A note on broth: I make a few litres of bone broth about 1-2 times a week. It is dead easy and really deserves a post all on its own (that I’ll try and get around to doing in the nearish future!). It is really worth the effort to develop the habit of making broth, especially if you have gut issues- diarrhea, constipation, inflammation- this stuff really calms you down and being full of collagen, is instrumental in healing the lining of your gut wall. Sexy right? If that’s not enough to motivate you, it really will help improve the tone of your skin and help give you a nice glow.
In a different life, I relied on bouillon cubes (GASP!!) to flavour stews and soups, but it just isn’t worth it.
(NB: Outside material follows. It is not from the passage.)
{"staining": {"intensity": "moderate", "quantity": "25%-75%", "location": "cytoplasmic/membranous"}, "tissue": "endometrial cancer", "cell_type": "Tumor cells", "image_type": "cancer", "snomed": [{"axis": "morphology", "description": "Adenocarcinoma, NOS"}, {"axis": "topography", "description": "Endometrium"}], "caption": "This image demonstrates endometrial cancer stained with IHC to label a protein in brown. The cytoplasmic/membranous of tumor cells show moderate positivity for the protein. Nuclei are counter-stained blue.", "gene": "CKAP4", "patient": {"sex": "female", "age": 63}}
They are full of salt and additives that generally feed candida, most often they have gluten as well. When you consider how beneficial, and how much better tasting the real stuff is, it seems like a no-brainer. If you have leftover bones from a roast chicken, or even some thighs, or if you have a butcher where you can get a few bones from a happily raised cow, do it- there is a little more to it than this, but essentially you just need to let it simmer with a whole lot of water and a pinch of salt for several hours and you’ve got yourself an amazing soup base. So do it! I dare you!